WHAT IS ASKED:
Write out every line of the material below, word for word and in the same order.

(Dataset items)
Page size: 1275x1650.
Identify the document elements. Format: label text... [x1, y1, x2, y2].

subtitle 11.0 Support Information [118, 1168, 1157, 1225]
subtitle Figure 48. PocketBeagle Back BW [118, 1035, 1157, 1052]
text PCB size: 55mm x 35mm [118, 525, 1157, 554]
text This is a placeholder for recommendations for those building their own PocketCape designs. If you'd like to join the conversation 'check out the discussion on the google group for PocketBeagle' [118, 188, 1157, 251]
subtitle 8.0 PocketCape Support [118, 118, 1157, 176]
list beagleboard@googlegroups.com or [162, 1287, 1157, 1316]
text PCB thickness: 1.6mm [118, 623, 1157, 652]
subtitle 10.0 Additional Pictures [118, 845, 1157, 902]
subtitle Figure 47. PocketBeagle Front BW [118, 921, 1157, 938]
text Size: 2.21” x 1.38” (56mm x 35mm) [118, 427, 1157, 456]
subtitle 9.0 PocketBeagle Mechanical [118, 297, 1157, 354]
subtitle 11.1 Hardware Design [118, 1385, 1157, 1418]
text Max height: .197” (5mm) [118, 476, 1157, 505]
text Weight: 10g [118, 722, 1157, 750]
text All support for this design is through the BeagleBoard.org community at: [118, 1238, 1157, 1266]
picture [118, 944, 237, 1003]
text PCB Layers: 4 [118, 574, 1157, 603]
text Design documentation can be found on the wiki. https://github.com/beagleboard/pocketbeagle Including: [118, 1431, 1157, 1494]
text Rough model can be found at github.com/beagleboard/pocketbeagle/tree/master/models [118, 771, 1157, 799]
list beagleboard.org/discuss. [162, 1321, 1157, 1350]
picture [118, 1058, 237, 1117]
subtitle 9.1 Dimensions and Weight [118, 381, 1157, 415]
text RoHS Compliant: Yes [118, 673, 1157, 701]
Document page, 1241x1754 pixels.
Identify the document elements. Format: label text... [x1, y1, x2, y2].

FINAL RESULT:
Page size: 1275x1650.
Identify the document elements. Format: label text... [x1, y1, x2, y2].

subtitle 11.0 Support Information [118, 1168, 1157, 1225]
subtitle Figure 48. PocketBeagle Back BW [118, 1035, 1157, 1052]
text PCB size: 55mm x 35mm [118, 525, 1157, 554]
text This is a placeholder for recommendations for those building their own PocketCape designs. If you'd like to join the conversation 'check out the discussion on the google group for PocketBeagle' [118, 188, 1157, 251]
subtitle 8.0 PocketCape Support [118, 118, 1157, 176]
list beagleboard@googlegroups.com or [162, 1287, 1157, 1316]
text PCB thickness: 1.6mm [118, 623, 1157, 652]
subtitle 10.0 Additional Pictures [118, 845, 1157, 902]
subtitle Figure 47. PocketBeagle Front BW [118, 921, 1157, 938]
text Size: 2.21” x 1.38” (56mm x 35mm) [118, 427, 1157, 456]
subtitle 9.0 PocketBeagle Mechanical [118, 297, 1157, 354]
subtitle 11.1 Hardware Design [118, 1385, 1157, 1418]
text Max height: .197” (5mm) [118, 476, 1157, 505]
text Weight: 10g [118, 722, 1157, 750]
text All support for this design is through the BeagleBoard.org community at: [118, 1238, 1157, 1266]
picture [118, 944, 237, 1003]
text PCB Layers: 4 [118, 574, 1157, 603]
text Design documentation can be found on the wiki. https://github.com/beagleboard/pocketbeagle Including: [118, 1431, 1157, 1494]
text Rough model can be found at github.com/beagleboard/pocketbeagle/tree/master/models [118, 771, 1157, 799]
list beagleboard.org/discuss. [162, 1321, 1157, 1350]
picture [118, 1058, 237, 1117]
subtitle 9.1 Dimensions and Weight [118, 381, 1157, 415]
text RoHS Compliant: Yes [118, 673, 1157, 701]
Document page, 1241x1754 pixels.
Identify the document elements. Format: label text... [x1, y1, x2, y2].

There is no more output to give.